Silvino, dono da cadeia de lojas Noiva Feliz, casou-se com Hilda, ex-caixeirinha da filial de Inhoaíba. Só que ele, vinte e cinco anos mais velho, aos poucos, começou a sentir doentio ciúme dela.
–Vai sair assim?
–Vou.
–De bermuda?
–Social. Fina. Puro linho.
–Te faz bunduda. Muito.
–Ih, não amola.
Dava-lhe as costas, batia-lhe na cara a porta da rua.
Ele, num destempero, procurava Rosaura, a empregada, velhota e confidente:
–Viu só? Viu só?
E quase num gemido, a voz desmaiada, de agonizante:
–Tem outro.
–Sossega, seu Silvino. Magina, dona Hilda!
Erguendo os olhinhos, o esquerdo turvado pela catarata:
–Boto minha mão no fogo.
Ele se sentou na poltrona grande da sala, puxou longo suspiro do peito chupado, balançou a cabeça, jogou verde:
–Sei não... sei não...
–Vai por mim.
Saberia alguma coisa que ele desconhecia?
–Sei nada, não.
Mas o quê?
–Olha, seu Silvino, acho melhor eu me...
Calou-se. Embaraçava-se. Então sabia. Estavam mancomunadas. Mulheres, protegiam-se.

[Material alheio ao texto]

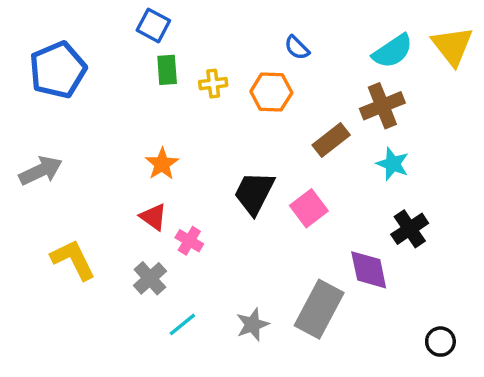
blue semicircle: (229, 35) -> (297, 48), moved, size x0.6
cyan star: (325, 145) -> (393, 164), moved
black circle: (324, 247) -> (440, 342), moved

–Ih, não tou protegendo ninguém! Que coisa! Credo!
Despropósito de resposta. Tanta veemência. Comprometia-se. Confidente dele, amiga dela. Ai, meu Deus! Estava perdido! Levou a mão à calva, pôs-se a cavucar a casquinha arroxeada da verruga.
–Então diz: onde é que ela vai toda tarde?
–E lá sei?
Sabia. Zanzando, o tempo todo em casa, o ar sonso de velhinha inofensiva, Hilda lhe confidenciaria coisas.
Jogou verde de novo:
–Pra mim, pura agonia, não vê? E já dura um tempão.
Exatamente seis meses, duas semanas e três dias.
–Sai logo depois do almoço. Só volta na hora da janta. Sem dar satisfação. Onde já se viu?
Agora ela que deu um suspiro puxado, e, os olhos perdidos no chão, as mãozinhas torcidas, a voz de menininha estonteada:
–Olha... seu Silvino... escuta...
Leve pausa:
–Ai, meu Deus! Promete que não diz nada pra ela?
O dedo dele tremeu na verruguinha:
–Dizer o quê, criatura?
–Promete?
–Ora, por que diria?
Nova pausa, ela agora encarando-o:
–Me contou que estava frequentando o culto.
–Culto?
–Toda tarde. Na Universal.
Ora, ora, disso ele estava cansado de saber. Seguira-a, vira-a entrar na sede da Igreja, no antigo cine Campo Grande. Havia mais coisa. Ah, havia. Disfarçou:
–Ela se queixou? Está com algum problema?
–Isso não sei, não senhor.
–É reza pra quê?
–Ai, meu Deus! Ai, meu Deus!
–Dinheiro não pode ser. Saúde também não. Será coisa sentimental... amor?
–Ah, seu Silvino! Faz isso comigo não. Olha, faz de conta que eu não lhe disse nada!
–Por quê?
–Ai, meu Deus!
Tentou fugir, ele lhe pegou a carne balofa do braço, apertou:
–Se não disser, conto tudo pra ela.
–Me machuca não! Vai ficar roxo!
Apertou mais.
–Ai, eu digo... digo o que o senhor quiser.
Ele, em transe, com cara de Judas de quermesse, como se recitasse uma ladainha:
–Ela sai no meio do culto. Vai pro consultório dum médico. No sétimo andar do Shopping Campo Grande. Fica lá o resto da tarde.
A voz pausada, de condenado descido da cruz:
–Trancada... sozinha... com ele...
Sacolejou-a:
–Repete!
–O quê? O quê?
Novo sacolejão:
–Repete!
–Trancada... sozinha... com ele...
–E o nome?
–De quem?
–Dele!
–Sei lá!
–Robledo! Dr. Robledo!
–Cumé que é?!
–Dou-tor Ro-ble-do!
–Ahn... meio esquisito, né?
–Repete!
–Dr.Robledo!
–Mais alto.
E o berro dela inundou todos os cômodos, e ele a soltou e ela correu. Ele se estendeu na poltrona. O eco da voz de Rosaura ainda por ali varou-o por dentro. Ele fechou os olhos, a imagem de Hilda, sua acintosa juventude, seu acintoso frescor saltou-lhe à frente. Ele então se viu dominado por uma pequenina mas insuportável vontade de se matar.